The years 1959-1960 were a pivotal period in his work, the period of the Tirs and the OAS paintings. Of the latter, made of canvas, wire, and light bulbs, virtually nothing remains. They were destroyed along with the works created for the École des Arts Décoratifs during a symbolic auto-da-fé on December 31, 1962, on the beach of Saint-Laurent-du-Var.
The years 1963-1965 marked the era of cut and painted wooden works. The series of clouds, with soft and round shapes that Gilli cut with a small hand and metal saw, and then with the help of the electric saw given by Arman, who was saddened to see him struggle with inadequate tools on plywood panels.
In 1966, he presented his first pours, where pots of paint spilling a thick liquid, still in cut wood, create a spectacular wall-to-floor dynamic.
He abandoned color for a while in 1968, using transparent Plexiglas with a desire to explore non-color and reveal the poetry of transparency.
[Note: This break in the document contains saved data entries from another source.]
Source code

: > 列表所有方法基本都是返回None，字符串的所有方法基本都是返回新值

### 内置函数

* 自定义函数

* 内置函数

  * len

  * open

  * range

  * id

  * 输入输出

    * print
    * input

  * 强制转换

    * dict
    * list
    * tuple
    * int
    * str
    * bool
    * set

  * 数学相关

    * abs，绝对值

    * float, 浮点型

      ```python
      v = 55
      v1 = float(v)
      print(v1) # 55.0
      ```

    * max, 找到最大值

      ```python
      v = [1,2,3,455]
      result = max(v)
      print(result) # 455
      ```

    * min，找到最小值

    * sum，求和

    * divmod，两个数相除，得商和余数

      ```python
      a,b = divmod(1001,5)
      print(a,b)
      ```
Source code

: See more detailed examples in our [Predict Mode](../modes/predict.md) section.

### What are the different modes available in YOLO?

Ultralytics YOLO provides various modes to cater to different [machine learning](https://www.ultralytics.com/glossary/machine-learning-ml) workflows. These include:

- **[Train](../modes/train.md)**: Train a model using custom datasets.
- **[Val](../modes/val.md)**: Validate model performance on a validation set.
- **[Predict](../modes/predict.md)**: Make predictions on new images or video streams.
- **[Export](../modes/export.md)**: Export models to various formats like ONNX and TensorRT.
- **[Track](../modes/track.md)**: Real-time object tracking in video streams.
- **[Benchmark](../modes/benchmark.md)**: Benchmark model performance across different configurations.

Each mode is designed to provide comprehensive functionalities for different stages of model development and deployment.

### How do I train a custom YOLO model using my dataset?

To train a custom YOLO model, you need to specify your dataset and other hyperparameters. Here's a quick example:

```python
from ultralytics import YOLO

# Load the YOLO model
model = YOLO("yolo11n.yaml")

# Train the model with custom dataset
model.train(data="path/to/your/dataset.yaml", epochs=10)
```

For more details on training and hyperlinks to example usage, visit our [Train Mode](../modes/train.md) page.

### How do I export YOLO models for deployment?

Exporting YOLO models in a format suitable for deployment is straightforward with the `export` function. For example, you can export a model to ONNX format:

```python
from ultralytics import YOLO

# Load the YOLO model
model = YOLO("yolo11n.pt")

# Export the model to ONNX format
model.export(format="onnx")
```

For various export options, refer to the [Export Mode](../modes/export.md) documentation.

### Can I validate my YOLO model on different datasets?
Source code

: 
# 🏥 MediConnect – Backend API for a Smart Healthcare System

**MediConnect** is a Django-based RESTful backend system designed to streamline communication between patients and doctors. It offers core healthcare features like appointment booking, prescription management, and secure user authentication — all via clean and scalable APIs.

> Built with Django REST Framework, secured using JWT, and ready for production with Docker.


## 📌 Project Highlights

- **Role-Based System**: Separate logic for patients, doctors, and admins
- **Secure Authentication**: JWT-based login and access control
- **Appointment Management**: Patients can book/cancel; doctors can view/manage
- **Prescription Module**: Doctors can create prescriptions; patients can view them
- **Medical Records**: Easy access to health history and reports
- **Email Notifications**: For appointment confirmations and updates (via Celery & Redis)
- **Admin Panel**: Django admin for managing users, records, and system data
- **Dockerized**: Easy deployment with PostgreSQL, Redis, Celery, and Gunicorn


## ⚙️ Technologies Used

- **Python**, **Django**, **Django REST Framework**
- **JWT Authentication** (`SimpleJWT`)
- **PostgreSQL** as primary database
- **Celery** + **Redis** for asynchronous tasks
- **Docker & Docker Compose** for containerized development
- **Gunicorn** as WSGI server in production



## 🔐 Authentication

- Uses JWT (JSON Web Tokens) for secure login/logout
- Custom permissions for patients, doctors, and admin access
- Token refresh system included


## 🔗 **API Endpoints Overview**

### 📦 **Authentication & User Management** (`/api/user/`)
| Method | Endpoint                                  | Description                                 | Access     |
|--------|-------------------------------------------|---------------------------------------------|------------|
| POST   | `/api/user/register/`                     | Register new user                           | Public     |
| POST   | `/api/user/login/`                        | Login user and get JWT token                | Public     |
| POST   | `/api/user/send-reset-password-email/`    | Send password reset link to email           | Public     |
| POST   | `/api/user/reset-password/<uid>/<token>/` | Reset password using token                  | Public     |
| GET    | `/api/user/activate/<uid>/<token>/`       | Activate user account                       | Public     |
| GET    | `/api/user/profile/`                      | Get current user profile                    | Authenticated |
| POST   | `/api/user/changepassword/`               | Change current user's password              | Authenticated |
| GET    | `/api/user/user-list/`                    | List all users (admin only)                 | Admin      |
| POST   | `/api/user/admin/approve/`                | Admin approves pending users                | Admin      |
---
In 1969, a walk through the market on the cours Saleya caused a real shock: an overturned crate released a moving stream of snails searching for freedom. The random shapes of the moist imprints left on the ground pushed him to stage provocations: back in his studio, he subjected these gastropods to provocations. The living snail then became his preferred tool. He even dedicated to these snails, a monumental float as part of the 1994 Nice carnival.
In 1985, he created a monumental steel sculpture for the Palais des congrès of the City of Nice. This event led him to embark on a new path, that of creating steel sculptures.